We all usually succeed in controlling what we do. A body of research studies has illuminated how we consciously and subconsciously monitor ourselves to exclude things that could interfere with what we're doing. However, when we are stressed or overloaded—when we're trying to multitask, for instance—the monitoring can break down and those other things we're trying to exclude are much more likely to come up and be expressed. Say you're a writer and you have two imminent deadlines to meet, so you need to sit down and focus on the work at hand. But you find that on this occasion, for some reason, your concentration is shot. You spend hours fooling around online trying to find out if your great-great-grandmother really was in the first row when Lincoln delivered the Gettysburg Address, and then you suddenly develop a compelling interest in rereading articles you wrote and published years ago. Distractions seep in because the stress and pressure of the deadlines break down the process that keeps you focused.

* * * * *

§ What the task requires: According to the passage on self-monitoring, under what conditions can the monitoring break down?

Saved data entries
* * * * *

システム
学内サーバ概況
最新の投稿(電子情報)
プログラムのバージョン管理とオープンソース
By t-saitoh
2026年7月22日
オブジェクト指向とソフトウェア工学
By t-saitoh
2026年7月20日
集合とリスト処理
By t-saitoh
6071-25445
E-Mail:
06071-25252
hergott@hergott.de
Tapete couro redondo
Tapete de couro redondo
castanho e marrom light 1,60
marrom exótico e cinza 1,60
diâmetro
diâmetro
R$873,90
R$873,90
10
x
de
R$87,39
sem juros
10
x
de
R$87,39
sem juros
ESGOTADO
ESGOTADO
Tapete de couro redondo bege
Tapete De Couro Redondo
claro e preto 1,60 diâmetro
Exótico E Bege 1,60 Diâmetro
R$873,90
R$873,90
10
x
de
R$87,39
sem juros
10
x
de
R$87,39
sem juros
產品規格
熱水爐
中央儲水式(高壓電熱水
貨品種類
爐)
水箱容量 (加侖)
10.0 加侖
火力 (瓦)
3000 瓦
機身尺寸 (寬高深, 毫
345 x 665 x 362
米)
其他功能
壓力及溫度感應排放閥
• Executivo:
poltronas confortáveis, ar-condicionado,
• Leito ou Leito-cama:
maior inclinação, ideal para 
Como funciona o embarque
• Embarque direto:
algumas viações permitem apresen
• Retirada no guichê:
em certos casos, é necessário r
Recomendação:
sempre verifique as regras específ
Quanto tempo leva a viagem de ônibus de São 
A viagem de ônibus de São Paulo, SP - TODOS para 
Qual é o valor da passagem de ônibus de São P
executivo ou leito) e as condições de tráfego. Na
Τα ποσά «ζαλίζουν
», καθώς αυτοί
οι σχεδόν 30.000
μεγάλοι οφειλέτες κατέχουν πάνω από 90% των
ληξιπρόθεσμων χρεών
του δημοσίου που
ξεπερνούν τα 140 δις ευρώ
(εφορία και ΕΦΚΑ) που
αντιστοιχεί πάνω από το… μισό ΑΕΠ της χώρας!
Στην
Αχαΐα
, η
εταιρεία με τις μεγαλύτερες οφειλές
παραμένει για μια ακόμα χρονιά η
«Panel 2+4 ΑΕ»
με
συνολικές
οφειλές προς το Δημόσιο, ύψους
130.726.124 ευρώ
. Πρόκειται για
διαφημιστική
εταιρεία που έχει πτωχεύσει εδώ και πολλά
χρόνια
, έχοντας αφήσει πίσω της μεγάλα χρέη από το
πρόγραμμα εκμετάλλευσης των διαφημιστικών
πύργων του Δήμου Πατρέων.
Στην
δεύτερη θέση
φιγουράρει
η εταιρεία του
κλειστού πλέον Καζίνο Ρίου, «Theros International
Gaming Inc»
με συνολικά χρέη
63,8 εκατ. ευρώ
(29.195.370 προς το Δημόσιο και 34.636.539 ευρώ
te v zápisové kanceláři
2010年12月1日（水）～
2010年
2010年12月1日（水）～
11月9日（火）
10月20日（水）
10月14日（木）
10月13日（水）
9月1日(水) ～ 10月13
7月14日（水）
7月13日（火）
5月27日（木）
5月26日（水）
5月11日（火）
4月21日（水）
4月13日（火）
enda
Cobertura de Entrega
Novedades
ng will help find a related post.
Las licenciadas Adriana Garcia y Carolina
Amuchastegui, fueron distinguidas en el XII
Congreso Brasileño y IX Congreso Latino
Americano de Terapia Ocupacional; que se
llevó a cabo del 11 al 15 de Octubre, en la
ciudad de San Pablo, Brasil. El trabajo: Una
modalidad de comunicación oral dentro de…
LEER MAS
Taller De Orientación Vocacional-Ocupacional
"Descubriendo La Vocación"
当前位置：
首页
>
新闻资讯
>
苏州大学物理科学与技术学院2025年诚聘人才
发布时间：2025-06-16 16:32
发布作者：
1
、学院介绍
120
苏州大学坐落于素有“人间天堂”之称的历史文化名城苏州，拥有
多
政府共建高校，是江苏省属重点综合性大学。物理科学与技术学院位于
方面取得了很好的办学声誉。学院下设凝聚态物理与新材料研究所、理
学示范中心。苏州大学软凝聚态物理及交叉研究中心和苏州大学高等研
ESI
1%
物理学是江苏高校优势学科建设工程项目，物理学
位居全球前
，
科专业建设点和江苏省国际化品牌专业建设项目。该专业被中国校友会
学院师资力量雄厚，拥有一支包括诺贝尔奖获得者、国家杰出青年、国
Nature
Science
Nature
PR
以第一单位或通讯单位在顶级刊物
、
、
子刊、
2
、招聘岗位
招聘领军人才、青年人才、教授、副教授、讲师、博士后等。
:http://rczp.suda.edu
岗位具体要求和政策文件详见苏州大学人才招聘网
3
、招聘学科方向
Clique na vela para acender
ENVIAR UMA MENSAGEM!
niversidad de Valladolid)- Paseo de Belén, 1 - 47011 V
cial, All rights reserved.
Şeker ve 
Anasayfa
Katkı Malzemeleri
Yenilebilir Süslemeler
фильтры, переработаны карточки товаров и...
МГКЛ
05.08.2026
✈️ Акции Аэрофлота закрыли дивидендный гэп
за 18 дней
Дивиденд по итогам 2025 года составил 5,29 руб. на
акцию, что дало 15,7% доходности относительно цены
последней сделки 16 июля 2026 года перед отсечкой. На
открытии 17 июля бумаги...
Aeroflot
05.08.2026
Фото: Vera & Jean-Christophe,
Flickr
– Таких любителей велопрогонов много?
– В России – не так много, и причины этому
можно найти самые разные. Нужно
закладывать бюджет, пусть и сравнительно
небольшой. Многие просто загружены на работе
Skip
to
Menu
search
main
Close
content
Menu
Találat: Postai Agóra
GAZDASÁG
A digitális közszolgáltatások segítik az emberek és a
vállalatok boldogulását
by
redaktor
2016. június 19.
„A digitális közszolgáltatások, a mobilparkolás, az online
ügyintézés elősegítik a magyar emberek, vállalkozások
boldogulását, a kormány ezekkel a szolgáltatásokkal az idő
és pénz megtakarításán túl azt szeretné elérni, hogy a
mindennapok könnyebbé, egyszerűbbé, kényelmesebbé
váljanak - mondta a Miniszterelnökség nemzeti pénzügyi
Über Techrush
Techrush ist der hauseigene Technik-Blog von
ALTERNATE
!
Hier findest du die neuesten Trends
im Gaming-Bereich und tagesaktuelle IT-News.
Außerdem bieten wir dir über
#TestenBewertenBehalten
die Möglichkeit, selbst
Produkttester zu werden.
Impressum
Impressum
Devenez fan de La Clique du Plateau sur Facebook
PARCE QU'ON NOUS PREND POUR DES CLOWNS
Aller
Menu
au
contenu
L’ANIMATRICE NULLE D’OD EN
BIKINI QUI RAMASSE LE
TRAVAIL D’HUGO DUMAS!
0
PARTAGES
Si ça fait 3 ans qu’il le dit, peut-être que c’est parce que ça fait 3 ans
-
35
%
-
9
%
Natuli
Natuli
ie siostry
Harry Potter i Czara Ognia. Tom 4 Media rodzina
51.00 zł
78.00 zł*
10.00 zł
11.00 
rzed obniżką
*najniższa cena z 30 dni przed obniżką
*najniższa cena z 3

* * * * *

§ Task output: When we are stressed or overloaded, such as when we are trying to multitask.